16:45 - 18:15
Location: LI-2407
Chair/s:
Ethan Busby
Discussant/s:
David Hagmann
Elif Erisen - Stakes, Prospects, and Policy Domain: Citizens' Willingness to Delegate Political Decisions to Artificial Intelligence
Ethan Busby - Productive Disagreement as a Skill: AI-Supported Training for Political Conversations
Ma Runyi - Knoweia as a Learning Dialogue Terminal: A Multi-Agent AI System for Structured Learning in Computational Social Science
Zengchang Qin - Investigating Self-View Convergence in LLM Agents and Human-AI Interaction
Zhexi LIU - Facing the "Face": An LLM-Assisted Study on the Alignment of Political Leader Traits
Submission 55
Knoweia as a Learning Dialogue Terminal: A Multi-Agent AI System for Structured Learning in Computational Social Science
Panel 3-LI-2407-04
Presented by: Ma Runyi
Tang Shiyun 1, Hou Yuxin 2, 3, Ma Runyi 2, Hu Jingtian 4, Pang Xun 2
1 School of Economics, Renmin University of China
2 PKU Analytics Lab for Global Risk Politics, Peking University
3 Center for Social Research, Peking University
4 Tsinghua University

This paper presents Knoweia, a dialogue-centered AI learning system designed to support computational social science education, where students must coordinate causal reasoning, research design, coding, and data analysis. Rather than treating large language models as answer generators, Knoweia functions as instructional infrastructure that organizes learning as a guided and stateful process.

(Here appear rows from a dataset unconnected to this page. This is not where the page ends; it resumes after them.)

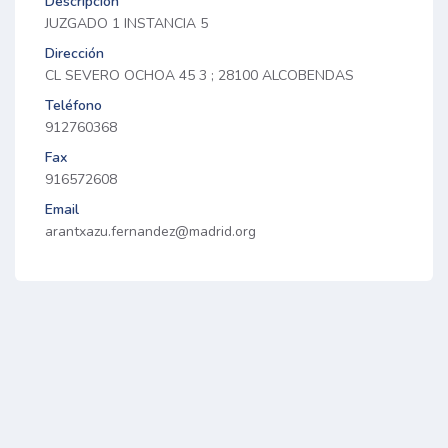
Descripción
JUZGADO 1 INSTANCIA 5
Dirección
CL SEVERO OCHOA 45 3 ; 28100 ALCOBENDAS
Teléfono
912760368
Fax
916572608
Email
arantxazu.fernandez@madrid.org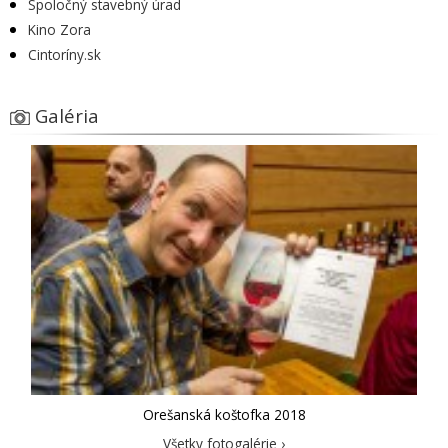
Spoločný stavebný úrad
Kino Zora
Cintoríny.sk
Galéria
Orešanská koštofka 2018
Všetky fotogalérie ›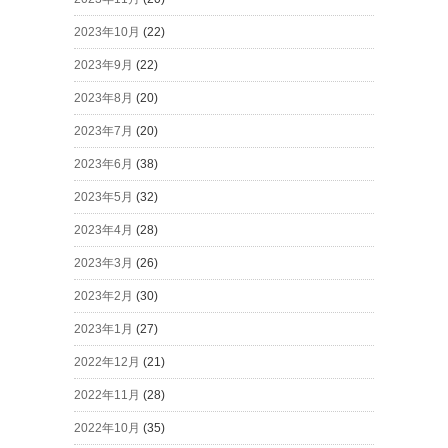
2023年10月
(22)
2023年9月
(22)
2023年8月
(20)
2023年7月
(20)
2023年6月
(38)
2023年5月
(32)
2023年4月
(28)
2023年3月
(26)
2023年2月
(30)
2023年1月
(27)
2022年12月
(21)
2022年11月
(28)
2022年10月
(35)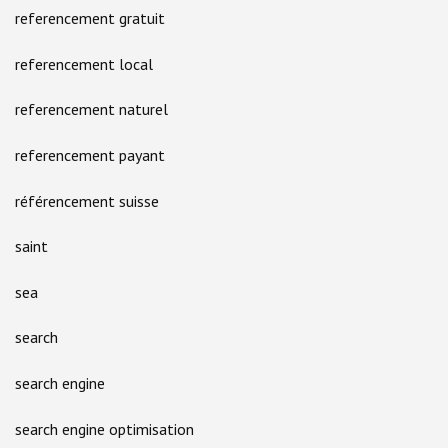
referencement gratuit
referencement local
referencement naturel
referencement payant
référencement suisse
saint
sea
search
search engine
search engine optimisation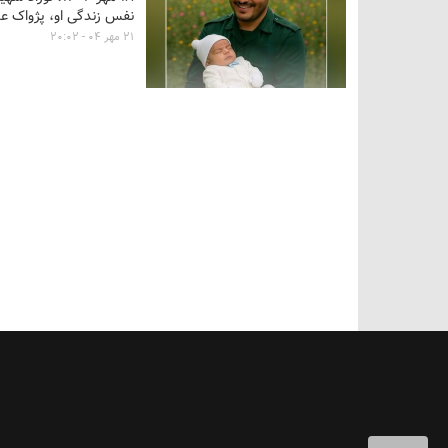
نفس زندگی او، پژواک عش
۲۱ مهر ۰۴ - ۲۰:۰۲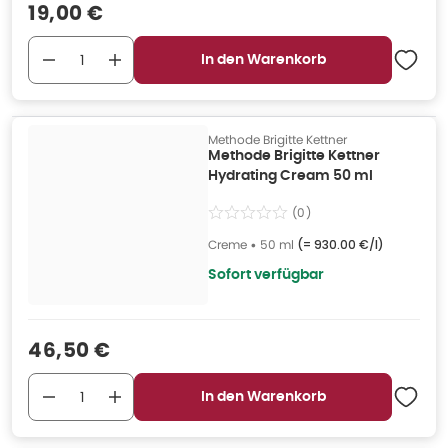
Verkaufspreis
:
19,00 €
In den Warenkorb
Methode Brigitte Kettner
Methode Brigitte Kettner
Hydrating Cream 50 ml
(
0
)
Creme
•
50 ml
(=
930.00 €/l
)
Sofort verfügbar
Verkaufspreis
:
46,50 €
In den Warenkorb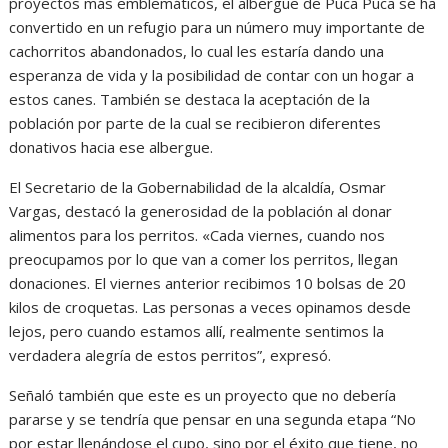
proyectos más emblemáticos, el albergue de Puca Puca se ha
convertido en un refugio para un número muy importante de
cachorritos abandonados, lo cual les estaría dando una
esperanza de vida y la posibilidad de contar con un hogar a
estos canes. También se destaca la aceptación de la
población por parte de la cual se recibieron diferentes
donativos hacia ese albergue.
El Secretario de la Gobernabilidad de la alcaldía, Osmar
Vargas, destacó la generosidad de la población al donar
alimentos para los perritos. «Cada viernes, cuando nos
preocupamos por lo que van a comer los perritos, llegan
donaciones. El viernes anterior recibimos 10 bolsas de 20
kilos de croquetas. Las personas a veces opinamos desde
lejos, pero cuando estamos allí, realmente sentimos la
verdadera alegría de estos perritos”, expresó.
Señaló también que este es un proyecto que no debería
pararse y se tendría que pensar en una segunda etapa “No
por estar llenándose el cupo, sino por el éxito que tiene, no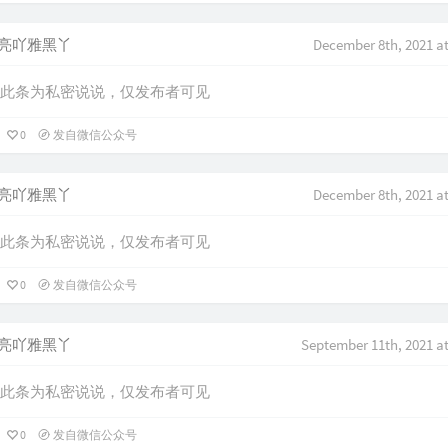
亮吖雅黑丫
December 8th, 2021 a
此条为私密说说，仅发布者可见
0
发自微信公众号
亮吖雅黑丫
December 8th, 2021 a
此条为私密说说，仅发布者可见
0
发自微信公众号
亮吖雅黑丫
September 11th, 2021 a
此条为私密说说，仅发布者可见
0
发自微信公众号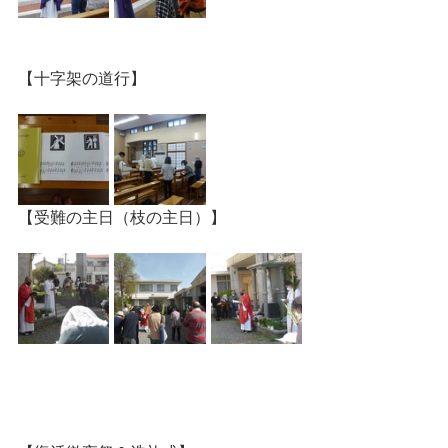
【十字架の道行】
【受難の主日（枝の主日）】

We introduce the concept of Instructional Navigation Capacity (INC), defined as a learner’s ability to orient within a task space, interpret obstacles, and progress under uncertainty. INC is operationalized using process-trace data, including persistence after errors, recovery from repeated blockers, structured task progression, and patterns of help-seeking.

Knoweia implements this framework through a multi-agent architecture consisting of a learner-facing Companion Agent, a Roadmap Manager that tracks and updates task trajectories, a Memo Agent that records longitudinal learning patterns, and an expert layer for controlled escalation. The system is deployed in an ongoing course with 236 students from diverse disciplinary backgrounds.

We combine baseline survey data with fine-grained interaction traces to examine how dialogue-centered AI guidance relates to learning-process outcomes such as persistence, error recovery, and trajectory coherence. By linking conceptual framing, system design, and behavioral data, the paper contributes a process-oriented framework for evaluating human–AI learning systems in computational social science.